(Washington, DC-November 12, 2003) A leading member of the political opposition in Moldova told an RFE/RL audience last week that the country remains vulnerable to criminal forces from the breakaway territory of Transdniestr, while the economic and political system of Moldova is stagnating after two years of communist rule.
"Moldova is a small country under pressure of revanchist forces from abroad," said Oazu Nantoi, the chairman and co-founder of the Social Democratic Party of Moldova, explaining that Russia has both fostered the separatists in Transdniestr and attempted to "legalize" the presence of its own troops in the region. Nantoi says that a formula, developed by former Russian Prime Minister Evgeniy Primakov and accepted by the OSCE, to promote a negotiated settlement of the Transdniestr problem is "unbalanced" because it gives veto rights over any settlement not only to Russia, but the criminal regime in Transdniestr.
Nantoi believes that "with grassroots activity it's possible to rebuild trust in Transdniestr and Moldova proper," thereby reuniting the two states. He acknowledges that "de-criminalization will be the toughest part of the effort" to bring peace to the region, and that the present government of Moldova might not be able to accomplish this.
The Communist Party won control of the parliament and the president's office in Moldova two years ago, Nantoi said, because the "results of the transformation of society…benefited only a narrow sector" of the population. Since that time, the Communist-controlled parliament has made it difficult for opposition parties to come to power, he said, because they raised the threshold for winning seats in an election to 6 percent of the vote for single parties, 9 percent for 2-party coalitions, and 12 percent for 3-or-more party coalitions. At the same time, oversight of elections has been eliminated and, Nantoi said, the government engages in strong media censorship.

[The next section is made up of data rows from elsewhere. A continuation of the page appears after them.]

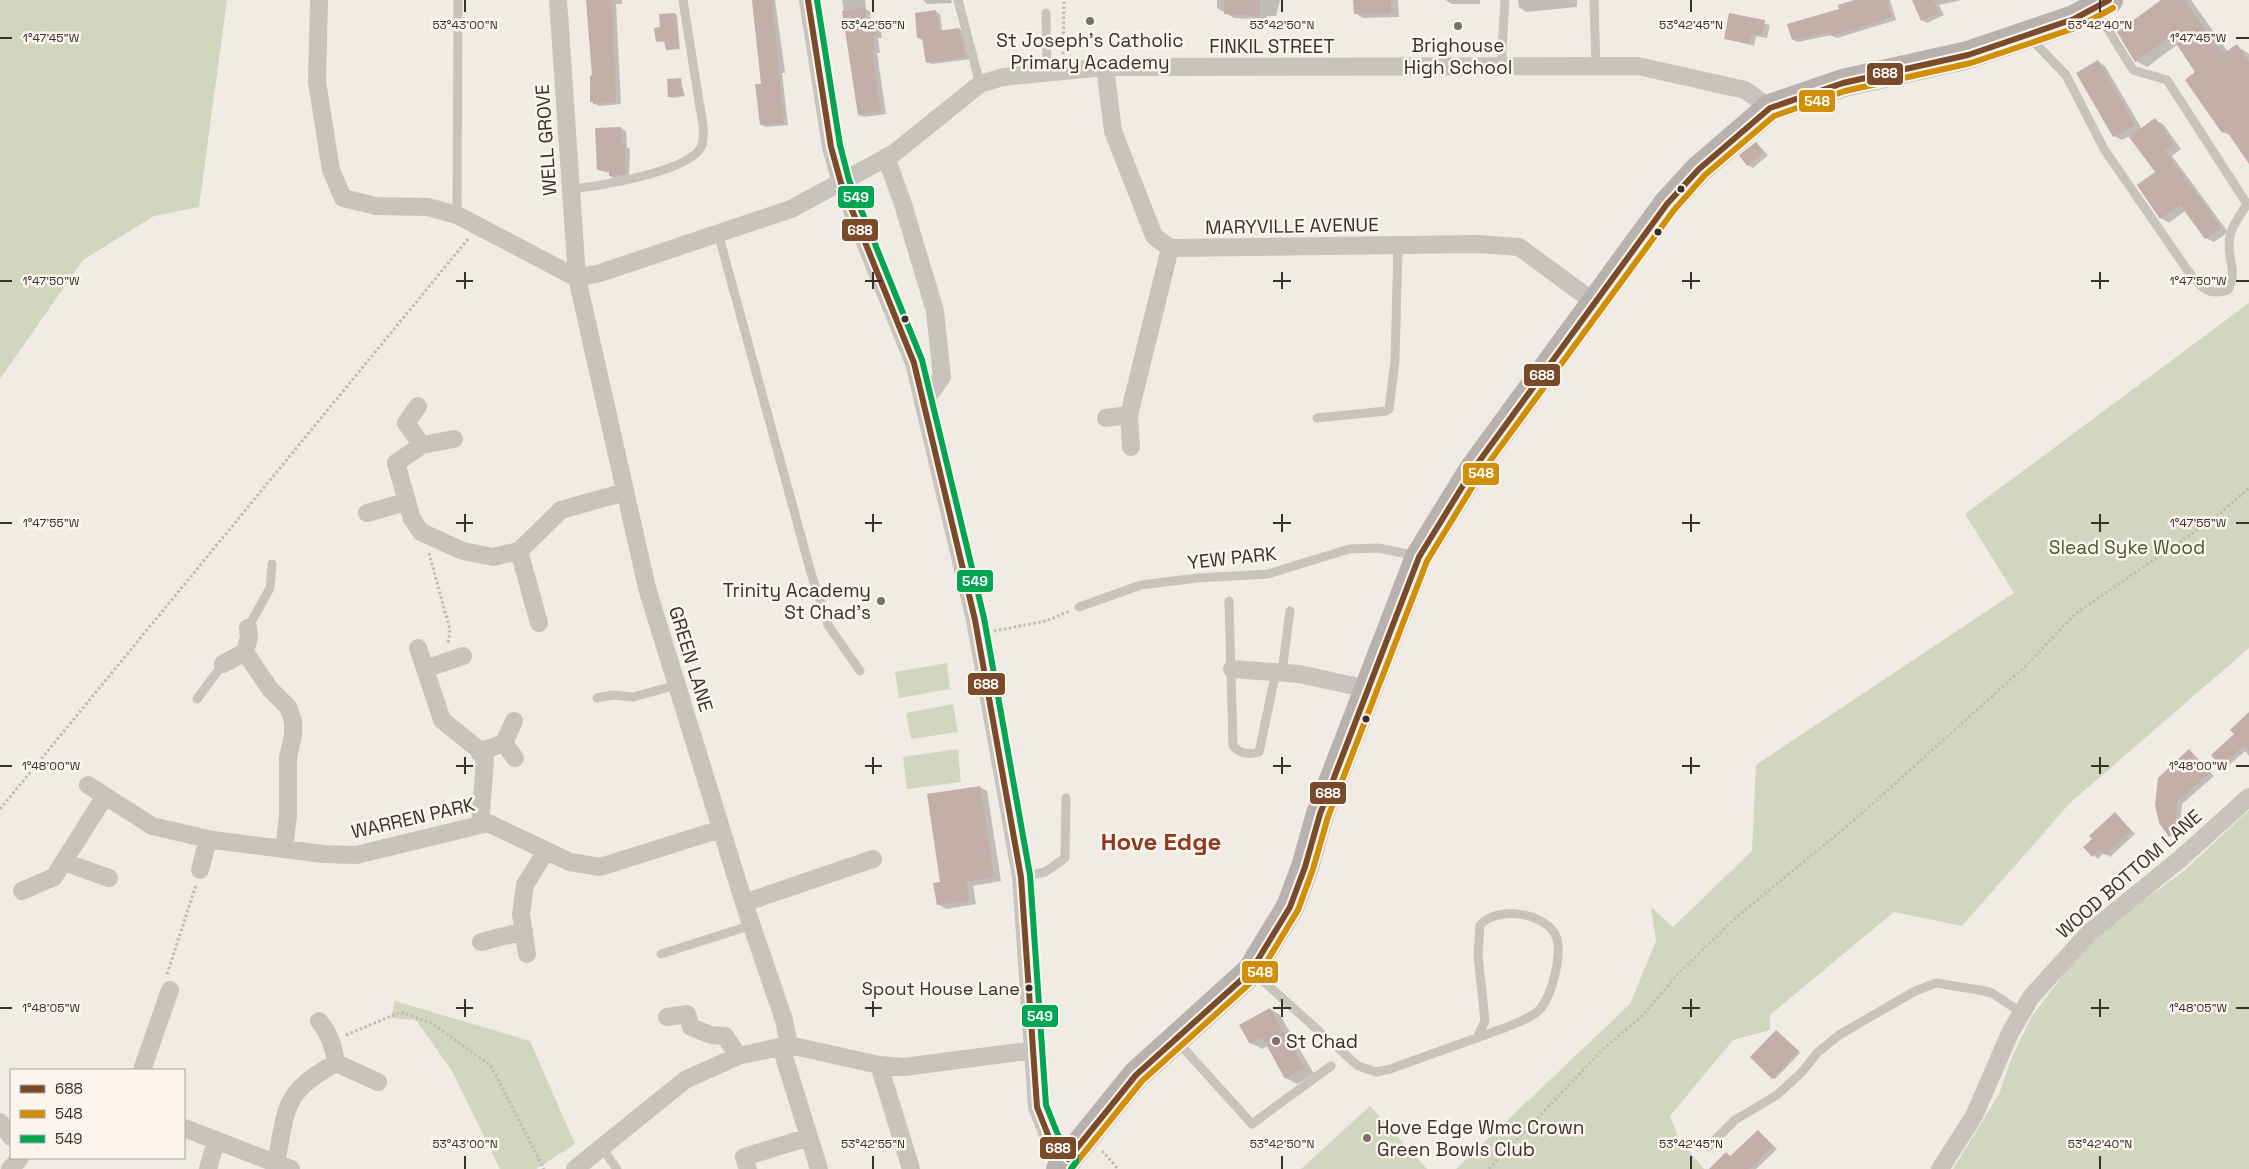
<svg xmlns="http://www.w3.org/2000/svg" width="2249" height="1169" font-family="'Space Grotesk',sans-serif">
	<rect width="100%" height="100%" fill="#f0ebe5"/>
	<path fill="#d1d6bf" d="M0,0h227l-28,207 -45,9 -71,44 -83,119z
		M2249,303v345l-179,155 -108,123 -68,-14 -124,103v15l-37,10 -63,76 10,25 24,28h-248l174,-165 26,-63 -5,-34 22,20 79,-76 4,-86 258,-172 -49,-79z
		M947,663l3,26 -51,9 -4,-26z
		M953,704l5,28 -47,7 -5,-26z
		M958,749l3,33 -54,7 -4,-32z
		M2249,810v359h-296l46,-75 13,-37 20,-41 48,-63 30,-28 75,-55z
		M395,1001l135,40 45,103 -39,25h-36l-48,-98 -36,-51 -25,-2z
		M1370,1106l57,63h-126z"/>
	<path fill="#0003" d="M588,0h34v4h-6l5,100 -22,2 -4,-2z
		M752,0h23l10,73h-3l6,52 -23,2 -4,-3 1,-39z
		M842,0h23l1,9 4,3 1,10 9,2 2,14h-4l2,15h-3l9,61 -22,3 -5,-2z
		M923,0h28l1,3 -25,1z
		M1217,0h63l-4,16h-9v4l-33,-2 -17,-10z
		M1355,0h43l1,17 -36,1 -8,-5z
		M1445,0h35v4h-28z
		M1518,0h59v7l-51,5 -7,-5z
		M1856,0h34l6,20 -59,18 -6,-3 -33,7 -5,-2z
		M1913,0h49l-23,5 5,10 -17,8 -5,-3z
		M2163,0h28l37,52 9,-6 12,8v108l-18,-26 -8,-4 -26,-60 -19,-28 -31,23 -11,-6z
		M936,12l4,2 2,17 17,-2 4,3 7,27 -38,5 -5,-2 -4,-22 -5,-2z
		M675,14l2,1 3,34 -11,1 -3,-8 -9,-1z
		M1730,15l40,10 -3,13 -11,-2 -2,10 -29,-8z
		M2098,62l7,4 37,63 13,-9 8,4 18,25 -9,7 56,76 -14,10 -8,-4 -20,-28 -17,13 -8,-5 -23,-32 18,-14 -26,-36 -8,4 -8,-4z
		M680,79l5,17 -13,2 -2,-2z
		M621,128l5,3 1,16 3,2 -1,27 -14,3 -5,-3v-3l-12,-3z
		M1756,143l12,12 -15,13 -5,-3z
		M2249,714v42l-4,-5 -19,17 -5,-2 15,-31z
		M2189,750l25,26 -32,28 -2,19 6,8 -11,8 -5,-3 -14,-31z
		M980,787l7,4 14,90 -28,5 3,18 -30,5 -8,-5 4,-21z
		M2115,814l20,20 -25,23 -6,-4 -6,6 -13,-12z
		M1270,1009l10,6 34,59 -17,10 -11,-6 -18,-32 -6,3 -11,-6z
		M1777,1031l23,22 -25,26 -2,-1z
		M1758,1131l19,18 -21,20h-46l16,-15 5,3z"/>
	<path fill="#c3afa7" d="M586,0h26l4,102 -23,2v-2h-3v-26l2,-1z
		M752,0h20l12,123 -24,2 -5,-41h6z
		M1224,0h36v16l-36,-2z
		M1353,0h38v13l-37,1z
		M1854,0h33l5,17 -61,19 -1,-4 -38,8 -5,-16 52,-15 -1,-4z
		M1912,0h22l5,13 -18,8z
		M2161,0h24l38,54 14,-10 12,18v102l-23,-34 -4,3 -37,-53 10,-8 -24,-36 -36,26 -18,-30z
		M865,8l2,13 8,-1 2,16h-4l2,14 -3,1 9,60 -23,4 -16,-104z
		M936,10l3,21 20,-3 7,29 -40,6 -4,-25h-5l-2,-25z
		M675,13l4,35 -13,2 -2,-9 -8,1 -2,-14 6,-1 -1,-13z
		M1729,13l36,7 -3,16 -11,-2 -2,10 -25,-5z
		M2098,60l37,65 -22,12 -37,-64z
		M681,78l2,18 -15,1 -1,-18z
		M2155,118l19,27 -9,6 56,77 -16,11 -25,-34 -20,14 -23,-34 18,-13 -26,-35z
		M621,127l1,18 3,-1v30l-16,2v-6h-12l-2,-42z
		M1756,142l8,10 -17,14 -8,-11z
		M2249,712v39l-5,-6 -23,22 -10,-12 23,-21 -4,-4z
		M2189,749l21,24 -33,28 -1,18 6,9 -13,9 -10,-14 -4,-18 3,-27z
		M980,786l14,91 -28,5 3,18 -32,5 -4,-22 7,-1 -13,-88z
		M2115,812l16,18 -26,25 -5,-5 -8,7 -9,-10 9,-8 -3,-3z
		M1270,1008l34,60 -19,11 -23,-42 -12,7 -11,-19z
		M1776,1030l23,21 -27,28 -22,-22z
		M1758,1130l15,16 -24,23h-40l17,-17 4,4z"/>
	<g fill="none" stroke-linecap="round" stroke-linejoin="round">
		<path stroke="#c2bbb6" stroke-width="3" stroke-dasharray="2.5 2.5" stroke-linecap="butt" d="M1063,54l1,-52
			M429,553l21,77 -2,14
			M994,631l52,-10 24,-10
			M0,809l468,-570
			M167,974l29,-89
			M346,1035l55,-23 32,12 58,42 53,103
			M1102,1151l16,18
			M1489,1169l114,-120 38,-32 37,-43 55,-54 119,-98 176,-158 47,-50 141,-97 33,-29"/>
		<path stroke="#c9c3be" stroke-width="9" d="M958,0l22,84
			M1594,0l2,66
			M1046,13l1,60
			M2029,37l37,38 38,74 84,122c13,15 18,26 40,19 11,-21 -3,-33 2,-54 2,-11 12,-23 17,-32l-80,-124 -34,-10 -37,-60
			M1501,67l4,-67
			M571,189c25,-2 123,-18 131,-44 4,-15 -2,-35 -4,-50 -5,-31 -10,-63 -15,-95
			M457,215l1,-215
			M718,233l93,340 17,52 32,46
			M1317,418l69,-7 3,-2 6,-48 3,-116
			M1229,601l4,145c7,8 15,9 26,6l17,-80
			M1079,607l62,-22 56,-7 71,-4 81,-25 29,-1 39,8
			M248,628l22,-40 2,-24
			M1282,672l8,-61
			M597,698l15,-3 21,2 44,-12
			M197,699l26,-35
			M1021,877l24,-5 20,-14 1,-60
			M661,954l91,-29
			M1253,972l105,94 18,6 14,-3 117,-42c11,-5 27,-10 34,-19 11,-14 23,-58 14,-74 -13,-22 -58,-28 -75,-9l-2,30 7,66 -8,17
			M1177,1041l75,83 79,-58
			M1708,1147l27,-27 42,-25 25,-23 15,-19 22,-18 76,-44 21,-8 43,7 13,3 30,20
			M602,1148l15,21"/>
		<path stroke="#c9c3be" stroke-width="18" d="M319,0l-2,82 14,88 12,28 33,8 52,1 29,8 120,63
			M558,0l19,278 70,310 97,315 40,117 5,25
			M808,0l23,147 10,36 73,180 61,257 46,257 16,230 13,33 18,19
			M1105,67l8,64 41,105 16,12 308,-4 41,3 75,55
			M886,157l16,44 33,110 7,66 -19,26
			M577,278l23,-5 191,-64 102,-55 87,-70 23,-7 102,-10 533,-1 107,24 25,18
			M418,406l-12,17 16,22 -26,18 16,56 9,13 42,19 30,6 26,-6 42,-41 64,-18
			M1106,418l23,-3
			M422,445l32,-6
			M1131,447l-2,-32 41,-167
			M367,513l39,-11
			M519,551l20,72
			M248,628l1,9 -4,15 25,37 18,18 5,14v15l-5,21v59l-4,33
			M418,648l24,72 36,29 7,11 -5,65
			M223,664l22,-12
			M425,669l38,-13
			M1232,669l67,5 69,15
			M504,743l11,15
			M479,752l25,-9 10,-22
			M88,785l64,41 61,14 110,14 33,1 132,-32 82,39 30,5 121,-38
			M64,862l45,16
			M200,870l8,-31
			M22,891l32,-14 51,-81
			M744,903l129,-44
			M481,942l43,-11
			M527,954l-6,-40 4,-29 21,-34
			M667,1017l20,-3 4,13 20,8 14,1 13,20
			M319,1021c11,13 15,26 17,42
			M781,1047l38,122
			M879,1065l32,104
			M142,1070l28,-80
			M0,1122l11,15
			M184,1128l107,41
			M276,1163c11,-55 6,-71 60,-100l42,19
			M10,1169l10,-11
			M208,1169l8,-28
			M575,1169l110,-89 53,-24 51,-11 90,20 25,2 130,-17
			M748,1169l-4,-12 65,-20
			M1940,1169l34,-53 36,-83 21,-36 58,-64 91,-74 69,-62"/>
		<path stroke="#b8b1ad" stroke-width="28" d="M1060,1169l76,-94 115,-104 39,-64 15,-40 15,-53 99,-257 53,-86 195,-267 32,-35 71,-61 73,-25 125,-28 106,-36 35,-19"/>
		<g stroke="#fbf5ee" stroke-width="10">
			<path id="bus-1" d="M808,0l23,147 10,36 73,180 61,257 46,257 16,230 13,33 18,19 68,-84 115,-104 39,-64 15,-40 15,-53 99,-257 53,-86 195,-267 32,-35 71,-61 73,-25 125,-28 106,-36 35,-19"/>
		</g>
		<g stroke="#fbf5ee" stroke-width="10">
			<path id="bus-2" d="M1071,1169l71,-88 116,-105 40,-66 15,-41 15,-52 99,-256 52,-85 195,-266 31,-35 69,-59 71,-25 126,-28 107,-36 35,-19"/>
		</g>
		<g stroke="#fbf5ee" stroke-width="10">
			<path id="bus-3" d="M817,0l23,145 9,35 73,180 62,258 46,257 16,230 12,30 18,21v6l-5,7"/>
		</g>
		<use href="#bus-1" stroke="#7a4b2a" stroke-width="6"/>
		<use href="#bus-2" stroke="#d18e09" stroke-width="6"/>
		<use href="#bus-3" stroke="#00a651" stroke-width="6"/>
	</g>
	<path fill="none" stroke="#3b302b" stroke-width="2" d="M465,0v12M873,0v12M1282,0v12M1691,0v12M2100,0v12M0,38h12M2236,38h13M465,272v17M873,272v17M1282,272v17M1691,272v17M2100,272v17M0,281h12M456,281h17M865,281h17M1273,281h18M1682,281h18M2091,281h18M2236,281h13M465,514v18M873,514v18M1282,514v18M1691,514v18M2100,514v18M0,523h12M456,523h17M865,523h17M1273,523h18M1682,523h18M2091,523h18M2236,523h13M465,757v17M873,757v17M1282,757v17M1691,757v17M2100,757v17M0,766h12M456,766h17M865,766h17M1273,766h18M1682,766h18M2091,766h18M2236,766h13M465,999v18M873,999v18M1282,999v18M1691,999v18M2100,999v18M0,1008h12M456,1008h17M865,1008h17M1273,1008h18M1682,1008h18M2091,1008h18M2236,1008h13M465,1156v13M873,1156v13M1282,1156v13M1691,1156v13M2100,1156v13"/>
	<g fill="#7a716c" stroke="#fbf5ee" stroke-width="2">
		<circle cx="1090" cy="21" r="5"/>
		<circle cx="1458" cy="26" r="5"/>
		<circle cx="881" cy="601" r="5"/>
		<circle cx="1276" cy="1041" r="5"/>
		<circle cx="1367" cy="1138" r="5"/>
	</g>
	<g fill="#3b302b" stroke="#fbf5ee" stroke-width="2">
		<circle cx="1681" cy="189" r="4.5"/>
		<circle cx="1658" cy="232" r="4.5"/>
		<circle cx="905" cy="319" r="4.5"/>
		<circle cx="1366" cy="719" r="4.5"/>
		<circle cx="1029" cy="988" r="4.5"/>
	</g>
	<g text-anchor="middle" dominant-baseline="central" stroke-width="5" stroke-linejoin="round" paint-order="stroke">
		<g font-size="18" fill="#3b302b" stroke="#fbf5ee" text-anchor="end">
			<text x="1020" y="988">Spout House Lane</text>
		</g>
		<g font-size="19" fill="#3b302b" stroke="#fbf5ee">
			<text x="1090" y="40">St Joseph's Catholic<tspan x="1090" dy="22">Primary Academy</tspan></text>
			<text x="1458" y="45">Brighouse<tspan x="1458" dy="22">High School</tspan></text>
			<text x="871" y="590" text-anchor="end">Trinity Academy<tspan x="871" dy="22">St Chad's</tspan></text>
			<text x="1286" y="1041" text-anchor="start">St Chad</text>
			<text x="1377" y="1127" text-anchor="start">Hove Edge Wmc Crown<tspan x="1377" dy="22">Green Bowls Club</tspan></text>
		</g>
		<g font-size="19" fill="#3b302b" stroke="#fbf5ee">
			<text x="1272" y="46">FINKIL STREET</text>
			<text transform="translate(546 140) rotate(-94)">WELL GROVE</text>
			<text transform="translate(1292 226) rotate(-1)">MARYVILLE AVENUE</text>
			<text transform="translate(1232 558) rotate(-6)">YEW PARK</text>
			<text transform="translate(691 659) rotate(73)">GREEN LANE</text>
			<text transform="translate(413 818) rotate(-13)">WARREN PARK</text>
			<text transform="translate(2129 874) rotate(-41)">WOOD BOTTOM LANE</text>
		</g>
		<g font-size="19" fill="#4a5a2e" stroke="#fbf5ee">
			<text x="2127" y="547">Slead Syke Wood</text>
		</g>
		<g font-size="24" font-weight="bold" fill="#8c3b22" stroke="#fbf5ee">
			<text x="1161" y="841">Hove Edge</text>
		</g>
	</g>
	<g font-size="12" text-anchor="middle" fill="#3b302b" stroke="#fbf5ee" stroke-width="5" stroke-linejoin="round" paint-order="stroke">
		<text x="465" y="29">53°43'00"N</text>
		<text x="873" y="29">53°42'55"N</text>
		<text x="1282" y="29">53°42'50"N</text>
		<text x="1691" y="29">53°42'45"N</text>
		<text x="2100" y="29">53°42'40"N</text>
		<text x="2198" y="42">1°47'45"W</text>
		<text x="51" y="42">1°47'45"W</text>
		<text x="2198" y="285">1°47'50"W</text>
		<text x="51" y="285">1°47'50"W</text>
		<text x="2198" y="527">1°47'55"W</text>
		<text x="51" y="527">1°47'55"W</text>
		<text x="2198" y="770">1°48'00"W</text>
		<text x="51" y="770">1°48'00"W</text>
		<text x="2198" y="1012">1°48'05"W</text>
		<text x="51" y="1012">1°48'05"W</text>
		<text x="465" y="1148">53°43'00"N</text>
		<text x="873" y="1148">53°42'55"N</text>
		<text x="1282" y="1148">53°42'50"N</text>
		<text x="1691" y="1148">53°42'45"N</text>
		<text x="2100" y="1148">53°42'40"N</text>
	</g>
	<g stroke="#fbf5ee" stroke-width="2">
		<rect x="1866" y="62" width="38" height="24" rx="5" fill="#7a4b2a"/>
		<rect x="1798" y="89" width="38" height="24" rx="5" fill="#d18e09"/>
		<rect x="837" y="185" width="38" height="24" rx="5" fill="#00a651"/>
		<rect x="841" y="218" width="38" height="24" rx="5" fill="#7a4b2a"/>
		<rect x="1523" y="363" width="38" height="24" rx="5" fill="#7a4b2a"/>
		<rect x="1462" y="462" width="38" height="24" rx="5" fill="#d18e09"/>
		<rect x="956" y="569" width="38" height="24" rx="5" fill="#00a651"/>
		<rect x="967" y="672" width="39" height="24" rx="5" fill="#7a4b2a"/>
		<rect x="1309" y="781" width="38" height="24" rx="5" fill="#7a4b2a"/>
		<rect x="1241" y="960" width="38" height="24" rx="5" fill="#d18e09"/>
		<rect x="1021" y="1004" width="38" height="24" rx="5" fill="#00a651"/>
		<rect x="1039" y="1136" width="38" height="24" rx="5" fill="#7a4b2a"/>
	</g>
	<g font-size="14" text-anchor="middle" font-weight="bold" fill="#fff">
		<text x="1885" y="78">688</text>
		<text x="1817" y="106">548</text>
		<text x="856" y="202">549</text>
		<text x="860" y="235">688</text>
		<text x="1542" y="380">688</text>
		<text x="1481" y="478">548</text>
		<text x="975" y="586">549</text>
		<text x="986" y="689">688</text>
		<text x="1328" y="798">688</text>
		<text x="1260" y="977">548</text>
		<text x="1040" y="1021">549</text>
		<text x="1058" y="1153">688</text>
	</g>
	<rect x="10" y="1069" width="175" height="90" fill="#fbf5ee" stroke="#aea6a0"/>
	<rect x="20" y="1085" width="25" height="8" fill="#7a4b2a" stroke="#aea6a0"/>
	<text x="55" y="1094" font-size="15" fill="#3b302b">688</text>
	<rect x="20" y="1110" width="25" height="8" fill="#d18e09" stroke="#aea6a0"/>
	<text x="55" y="1119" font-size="15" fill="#3b302b">548</text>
	<rect x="20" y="1135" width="25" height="8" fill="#00a651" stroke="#aea6a0"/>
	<text x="55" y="1144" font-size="15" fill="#3b302b">549</text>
</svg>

Nantoi hopes that his own party, which was founded in 1990, will be able to build "sincere political relations" with democratic institutions in the United States. He, like many of his countrymen, "had a chance during [the Soviet era] perestroika to make a choice," Nantoi said, and "Moldovans chose to become the citizens of a new state… grounded on European values, deep moral values, of political and economic liberty, to counter the lack of dignity, lack of morality in [Soviet] society." "Europe's expansion," he believes, can work as a "counterweight at some point to influence Russian behavior," and help Moldovans regain their sovereignty and democracy.